Of the judgment to take place at the Second Coming, John wrote: "I saw thrones, and they sat upon them, and judgment was given unto them: and I saw the souls of them that were beheaded for the witness of Jesus, and for the word of God, and which had not worshipped the beast, neither his image, neither had received his mark upon their foreheads, or in their hands; and they lived and reigned with Christ a thousand years." The wicked, he saw, "lived not again until the thousand years were finished." (Rev. 20:3-6; D. & C. 88:95-99.)

4. After all men have been resurrected the day of the great final judgment will come. Every living soul shall then stand before God, the books will be opened, and the dead will he judged out of those things written in the books, according to their works. (Rev. 20:11-15.) "And it shall come to pass," Jacob said, "that when all men shall have passed from this first death unto life, insomuch as they have become immortal, they must appeal before the judgment-seat of the Holy One of Israel; and then cometh the judgment and then must they be judged according to the holy judgment of God." (2 Ne. 9:15-16.)

5. Though there are specific times and formal occasions designated as days of judgment, in the final analysis every day is a day of judgment for every person, and every man is his own judge. By obedience to celestial, terrestrial, or telestial law men thereby develop celestial, terrestrial, or telestial bodies, which particular kind of bodies are then restored to them in the resurrection. (D. & C. 88:16-33.)

"It is requisite with the justice of God that men should be judged according to their works," Alma says, "and if their works were good in this life, and the desires of their hearts were good, that they should also, at the last day, be restored unto that which is good. And if their works are evil they shall be restored unto them for evil." (Alma 41:3-4.) The kind of body gained in this life and restored to a person in the resurrection determines the degree of glory inherited in eternity. Thus men are "their own judges," Alma concludes, for by their daily acts they judge or choose "whether to do good or do evil." (Alma 41:7.)
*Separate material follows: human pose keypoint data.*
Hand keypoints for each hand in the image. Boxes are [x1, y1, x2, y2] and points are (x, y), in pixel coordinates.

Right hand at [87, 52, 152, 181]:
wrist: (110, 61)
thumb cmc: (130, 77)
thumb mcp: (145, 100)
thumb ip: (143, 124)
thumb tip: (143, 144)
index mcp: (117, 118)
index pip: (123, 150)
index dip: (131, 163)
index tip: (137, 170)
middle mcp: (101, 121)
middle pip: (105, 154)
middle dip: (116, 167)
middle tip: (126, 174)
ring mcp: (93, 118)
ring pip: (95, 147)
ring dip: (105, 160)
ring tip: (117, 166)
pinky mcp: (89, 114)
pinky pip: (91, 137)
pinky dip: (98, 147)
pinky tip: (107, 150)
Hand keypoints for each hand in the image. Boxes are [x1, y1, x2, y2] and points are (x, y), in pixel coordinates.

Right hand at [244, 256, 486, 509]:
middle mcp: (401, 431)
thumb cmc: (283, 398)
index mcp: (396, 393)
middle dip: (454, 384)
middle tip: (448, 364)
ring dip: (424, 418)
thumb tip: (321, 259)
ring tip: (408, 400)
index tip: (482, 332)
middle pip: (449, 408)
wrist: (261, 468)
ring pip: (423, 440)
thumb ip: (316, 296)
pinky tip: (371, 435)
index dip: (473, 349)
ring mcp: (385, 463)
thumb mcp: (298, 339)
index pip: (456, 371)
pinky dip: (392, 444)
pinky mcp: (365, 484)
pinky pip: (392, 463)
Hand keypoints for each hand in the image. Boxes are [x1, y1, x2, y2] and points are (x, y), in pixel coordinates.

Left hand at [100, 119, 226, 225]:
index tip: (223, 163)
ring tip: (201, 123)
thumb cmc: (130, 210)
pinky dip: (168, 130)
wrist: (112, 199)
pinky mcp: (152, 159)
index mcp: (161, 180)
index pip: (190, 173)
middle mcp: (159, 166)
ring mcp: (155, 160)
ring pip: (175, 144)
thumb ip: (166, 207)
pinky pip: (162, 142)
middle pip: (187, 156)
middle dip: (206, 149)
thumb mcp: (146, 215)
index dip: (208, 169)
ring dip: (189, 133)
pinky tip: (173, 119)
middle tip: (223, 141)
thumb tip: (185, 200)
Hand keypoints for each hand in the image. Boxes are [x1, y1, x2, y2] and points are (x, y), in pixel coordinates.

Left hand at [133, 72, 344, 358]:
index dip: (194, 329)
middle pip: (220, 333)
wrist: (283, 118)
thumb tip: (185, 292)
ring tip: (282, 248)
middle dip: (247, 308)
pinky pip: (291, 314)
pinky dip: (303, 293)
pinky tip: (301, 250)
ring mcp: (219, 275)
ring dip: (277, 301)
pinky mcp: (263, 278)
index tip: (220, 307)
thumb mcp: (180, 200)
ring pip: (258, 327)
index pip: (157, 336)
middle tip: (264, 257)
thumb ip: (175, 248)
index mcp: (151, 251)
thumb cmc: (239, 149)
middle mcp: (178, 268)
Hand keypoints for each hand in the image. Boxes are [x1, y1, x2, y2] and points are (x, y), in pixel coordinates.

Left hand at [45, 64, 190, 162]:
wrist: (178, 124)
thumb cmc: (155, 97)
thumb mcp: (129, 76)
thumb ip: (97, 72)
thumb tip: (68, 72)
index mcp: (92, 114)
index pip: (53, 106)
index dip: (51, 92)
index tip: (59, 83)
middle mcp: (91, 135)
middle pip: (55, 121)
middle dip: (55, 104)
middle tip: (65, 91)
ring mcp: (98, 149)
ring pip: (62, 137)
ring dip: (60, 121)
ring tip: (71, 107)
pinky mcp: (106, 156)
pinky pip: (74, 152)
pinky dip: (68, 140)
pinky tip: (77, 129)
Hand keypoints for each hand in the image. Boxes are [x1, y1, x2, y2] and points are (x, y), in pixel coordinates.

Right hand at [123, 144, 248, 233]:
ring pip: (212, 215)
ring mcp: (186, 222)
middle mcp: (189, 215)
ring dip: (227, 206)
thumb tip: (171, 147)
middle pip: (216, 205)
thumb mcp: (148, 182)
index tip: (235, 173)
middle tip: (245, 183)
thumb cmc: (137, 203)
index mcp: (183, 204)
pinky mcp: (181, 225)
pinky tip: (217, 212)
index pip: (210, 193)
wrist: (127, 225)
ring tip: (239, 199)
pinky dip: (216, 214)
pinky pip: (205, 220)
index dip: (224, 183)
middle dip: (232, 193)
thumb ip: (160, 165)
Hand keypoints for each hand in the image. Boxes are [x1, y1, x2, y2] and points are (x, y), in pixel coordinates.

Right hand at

It is very evident that men will not have to await the day of final judgment — the formal occasion when every living soul will stand before the judgment bar, an event that will not take place until the last soul has been resurrected — to learn their status and the degree of glory they are to receive in eternity. Those who are living a telestial law will be swept off the earth at the Second Coming. (D. & C. 101:24; Mal. 3; 4.) Those who come forth in the morning of the first resurrection, who "are Christ's, the first fruits," will have celestial bodies and go to a celestial kingdom.
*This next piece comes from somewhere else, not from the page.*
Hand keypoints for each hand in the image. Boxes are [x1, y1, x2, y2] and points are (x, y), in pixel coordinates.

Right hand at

"Those who are Christ's at his coming" will come forth with terrestrial bodies and go to a terrestrial kingdom. Similarly those coming forth in the beginning of the second resurrection will have telestial bodies and go to a telestial kingdom, while the sons of perdition, the last to be resurrected, will have bodies capable of receiving no glory and will be cast out with the devil and his angels forever. (D. & C. 88:98-102.)
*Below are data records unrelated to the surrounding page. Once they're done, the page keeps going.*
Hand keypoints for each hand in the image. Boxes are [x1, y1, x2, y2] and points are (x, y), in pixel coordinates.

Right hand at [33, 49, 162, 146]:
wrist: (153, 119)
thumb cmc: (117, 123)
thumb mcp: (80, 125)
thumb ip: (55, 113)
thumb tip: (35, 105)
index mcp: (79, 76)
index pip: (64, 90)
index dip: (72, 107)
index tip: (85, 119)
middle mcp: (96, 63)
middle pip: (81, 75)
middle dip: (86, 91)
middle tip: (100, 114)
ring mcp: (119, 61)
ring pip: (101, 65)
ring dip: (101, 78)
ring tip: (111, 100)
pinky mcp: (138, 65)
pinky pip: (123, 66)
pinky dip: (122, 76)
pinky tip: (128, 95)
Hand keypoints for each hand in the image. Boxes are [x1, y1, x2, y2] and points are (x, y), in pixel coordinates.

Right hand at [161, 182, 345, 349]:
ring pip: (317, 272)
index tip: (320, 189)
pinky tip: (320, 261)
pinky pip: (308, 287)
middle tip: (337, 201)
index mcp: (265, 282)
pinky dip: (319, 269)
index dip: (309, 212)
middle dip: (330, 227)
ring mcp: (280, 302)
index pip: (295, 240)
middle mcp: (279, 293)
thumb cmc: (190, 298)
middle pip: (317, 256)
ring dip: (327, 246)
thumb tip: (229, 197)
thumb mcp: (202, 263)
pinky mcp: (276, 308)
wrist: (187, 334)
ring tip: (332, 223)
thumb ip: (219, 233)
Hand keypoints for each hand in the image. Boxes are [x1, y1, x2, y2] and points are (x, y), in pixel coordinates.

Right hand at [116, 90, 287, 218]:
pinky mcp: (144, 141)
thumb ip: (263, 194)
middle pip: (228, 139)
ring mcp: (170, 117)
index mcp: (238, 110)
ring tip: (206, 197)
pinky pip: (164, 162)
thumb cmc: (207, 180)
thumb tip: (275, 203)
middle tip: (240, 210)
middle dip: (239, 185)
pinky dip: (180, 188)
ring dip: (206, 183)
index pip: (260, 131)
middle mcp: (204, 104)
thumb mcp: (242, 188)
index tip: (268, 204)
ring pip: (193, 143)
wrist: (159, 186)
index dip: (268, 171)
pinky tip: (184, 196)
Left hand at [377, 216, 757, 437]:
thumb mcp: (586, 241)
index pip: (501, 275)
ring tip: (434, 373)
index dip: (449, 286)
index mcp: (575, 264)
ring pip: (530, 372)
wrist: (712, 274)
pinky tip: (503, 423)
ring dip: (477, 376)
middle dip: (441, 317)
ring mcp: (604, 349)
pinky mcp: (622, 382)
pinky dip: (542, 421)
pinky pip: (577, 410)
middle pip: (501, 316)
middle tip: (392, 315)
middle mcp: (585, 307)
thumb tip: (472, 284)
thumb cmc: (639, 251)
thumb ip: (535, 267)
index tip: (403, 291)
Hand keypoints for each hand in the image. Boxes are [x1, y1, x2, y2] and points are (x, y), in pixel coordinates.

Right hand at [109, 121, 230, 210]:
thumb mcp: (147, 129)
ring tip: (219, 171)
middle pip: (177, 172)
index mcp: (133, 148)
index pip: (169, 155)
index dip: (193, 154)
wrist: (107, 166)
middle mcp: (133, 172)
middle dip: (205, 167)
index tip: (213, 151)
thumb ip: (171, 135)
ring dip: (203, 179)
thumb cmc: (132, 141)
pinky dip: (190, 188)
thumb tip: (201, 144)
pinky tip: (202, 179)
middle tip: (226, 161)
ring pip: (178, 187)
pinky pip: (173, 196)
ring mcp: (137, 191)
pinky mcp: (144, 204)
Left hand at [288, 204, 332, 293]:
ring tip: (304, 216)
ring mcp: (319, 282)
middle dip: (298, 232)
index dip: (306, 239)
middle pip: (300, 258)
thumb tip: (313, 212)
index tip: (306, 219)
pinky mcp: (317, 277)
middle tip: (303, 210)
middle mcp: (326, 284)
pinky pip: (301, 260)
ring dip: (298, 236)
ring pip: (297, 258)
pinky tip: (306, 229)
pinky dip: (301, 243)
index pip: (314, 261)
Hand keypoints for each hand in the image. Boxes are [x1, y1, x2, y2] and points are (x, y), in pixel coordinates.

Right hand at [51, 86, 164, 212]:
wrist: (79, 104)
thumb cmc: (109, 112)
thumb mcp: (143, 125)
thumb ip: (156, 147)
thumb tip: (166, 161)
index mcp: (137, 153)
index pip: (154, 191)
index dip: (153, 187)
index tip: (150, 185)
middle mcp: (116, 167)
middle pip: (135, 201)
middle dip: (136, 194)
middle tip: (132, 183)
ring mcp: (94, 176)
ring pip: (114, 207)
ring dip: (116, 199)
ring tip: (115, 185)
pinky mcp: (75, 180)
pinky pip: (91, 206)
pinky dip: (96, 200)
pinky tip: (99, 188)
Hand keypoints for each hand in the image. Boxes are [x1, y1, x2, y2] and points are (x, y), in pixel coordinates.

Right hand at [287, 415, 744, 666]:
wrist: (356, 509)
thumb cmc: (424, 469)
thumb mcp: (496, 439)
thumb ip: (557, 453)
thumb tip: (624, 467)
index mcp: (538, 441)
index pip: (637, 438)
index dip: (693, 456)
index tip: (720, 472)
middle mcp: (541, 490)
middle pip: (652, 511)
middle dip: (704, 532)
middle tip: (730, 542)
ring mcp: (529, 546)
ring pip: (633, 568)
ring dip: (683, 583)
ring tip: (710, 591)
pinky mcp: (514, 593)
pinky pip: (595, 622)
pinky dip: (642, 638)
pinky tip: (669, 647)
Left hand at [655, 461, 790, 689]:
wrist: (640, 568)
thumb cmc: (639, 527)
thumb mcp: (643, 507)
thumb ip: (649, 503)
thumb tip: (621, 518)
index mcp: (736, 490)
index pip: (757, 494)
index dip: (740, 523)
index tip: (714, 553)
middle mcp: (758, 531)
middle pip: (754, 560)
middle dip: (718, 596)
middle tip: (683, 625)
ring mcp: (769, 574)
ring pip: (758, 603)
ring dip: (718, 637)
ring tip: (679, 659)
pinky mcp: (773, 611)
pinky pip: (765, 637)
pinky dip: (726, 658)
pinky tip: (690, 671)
No one has yet been resurrected with any kind of a body except a celestial. Those who were with Christ in his resurrection will all have eternal inheritance in his celestial presence. (D. & C. 133:54-56.) Though there is yet to be a day of formal judgment for all men, yet there is no question, for instance, of the reward that Abraham, Isaac, and Jacob will receive in that day. "They have entered into their exaltation, according to the promises, and sit upon thrones, and are not angels but are gods" the revelation records. (D. & C. 132:29-37.) The same is true of Adam, Enoch, Noah, Moses, and the faithful saints from the beginning to the day of Christ.